- [DIRECTIONS]
The lines to print are the one containing "[305,558,393,571] Manish Reddy" and every line after it through the end of the entries below. Print them exactly and nothing else.

- [DATA]
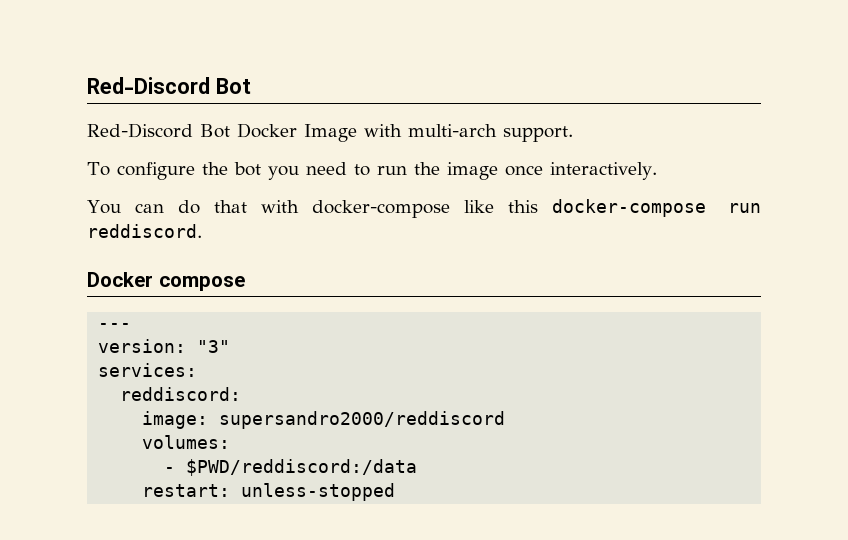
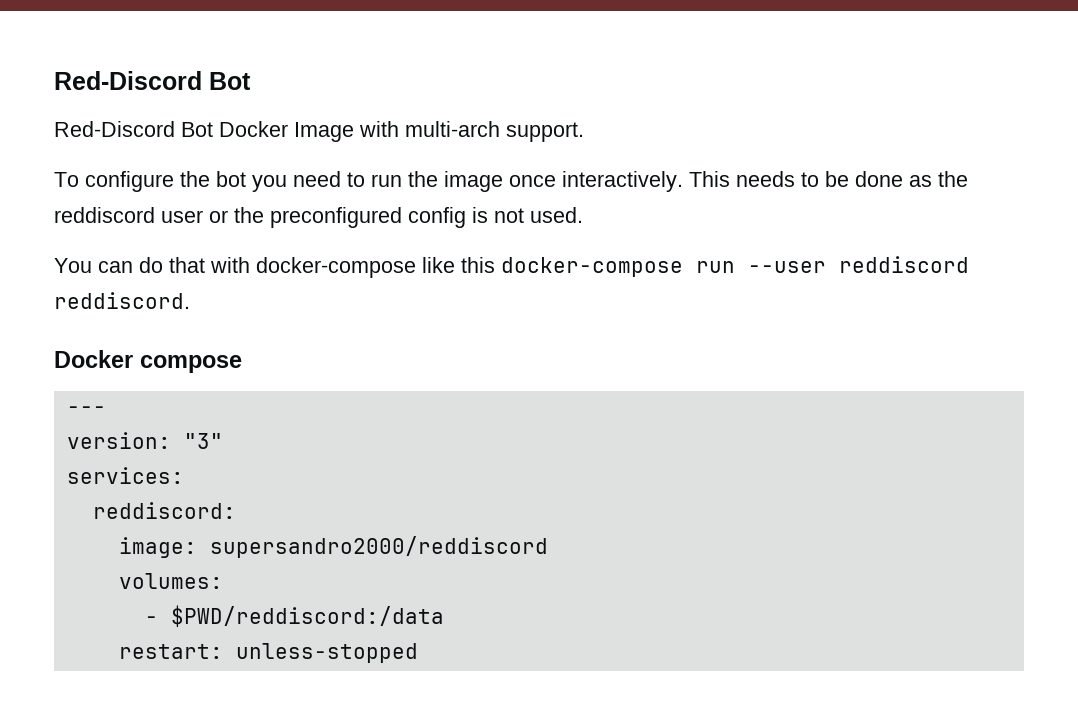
(657, 171) none -> [689,171,968,187] [54,207,583,228] This needs to be done as the reddiscord user or the preconfigured config is not used.
(761, 208) none -> [748,256,969,273] --user reddiscord

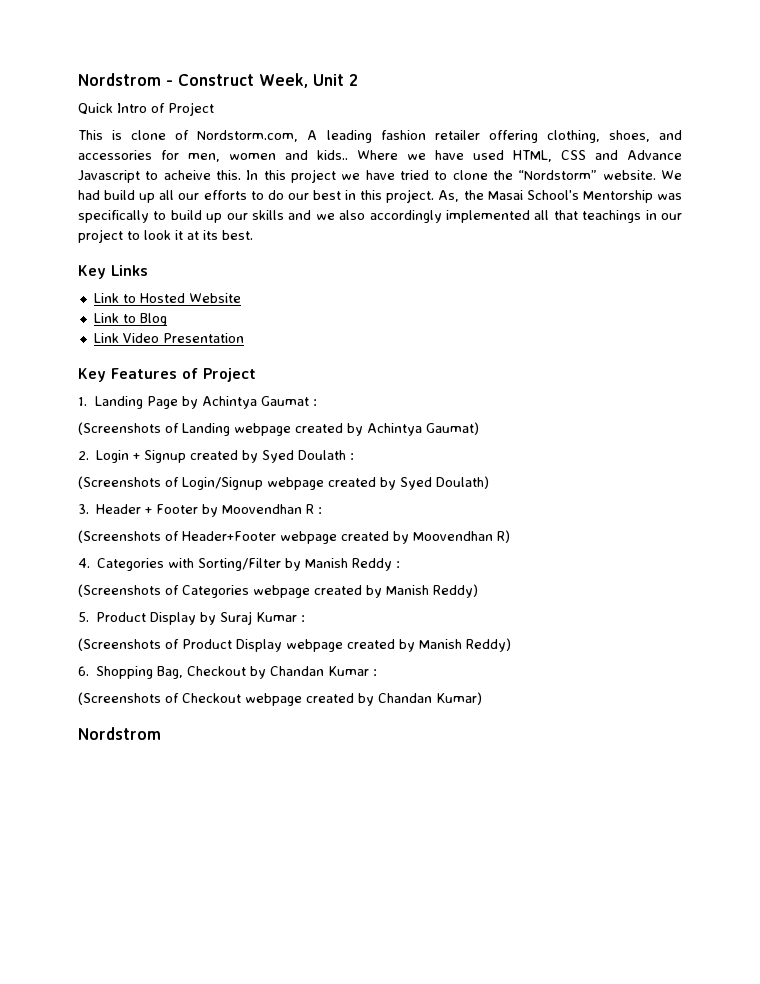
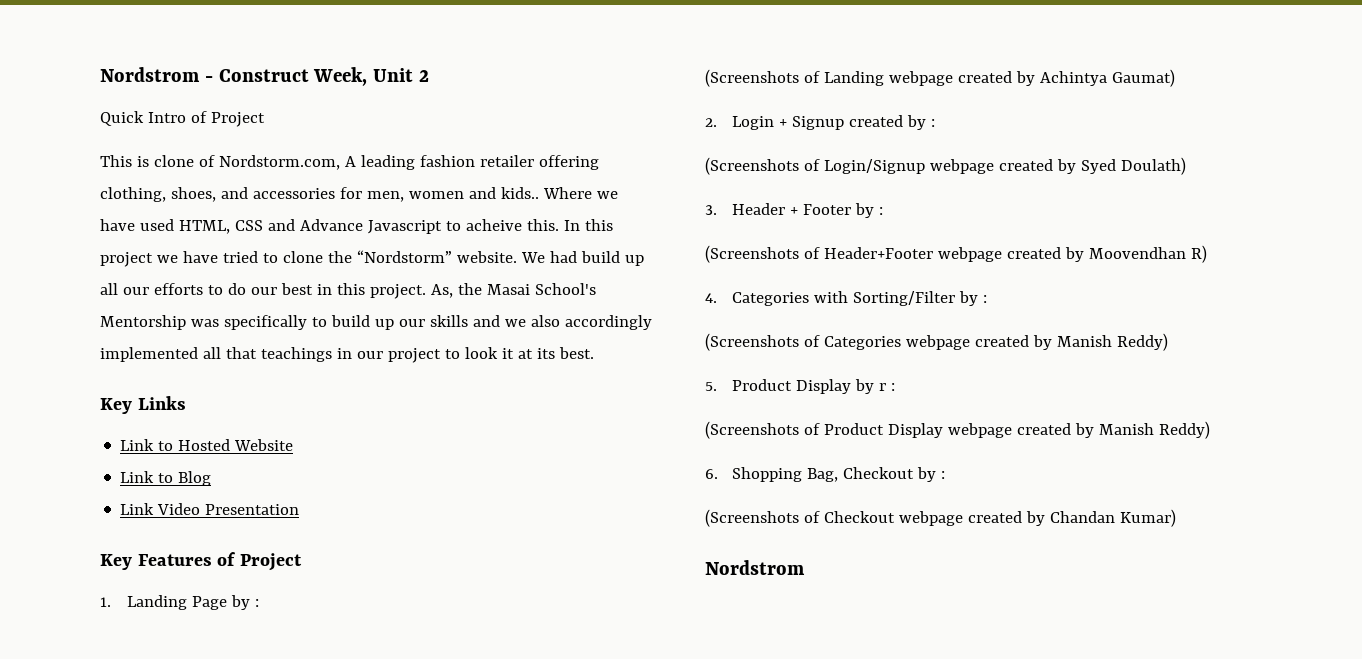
[202,396,310,409] Achintya Gaumat -> (250, 602) none
[262,450,347,463] Syed Doulath -> (926, 122) none
[222,504,315,514] Moovendhan R -> (874, 210) none
[305,558,393,571] Manish Reddy -> (978, 298) none
[220,611,298,625] Suraj Kumar -> [878,383,886,391] r
[270,666,370,676] Chandan Kumar -> (936, 474) none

- [SOLUTION]
[305,558,393,571] Manish Reddy -> (978, 298) none
[220,611,298,625] Suraj Kumar -> [878,383,886,391] r
[270,666,370,676] Chandan Kumar -> (936, 474) none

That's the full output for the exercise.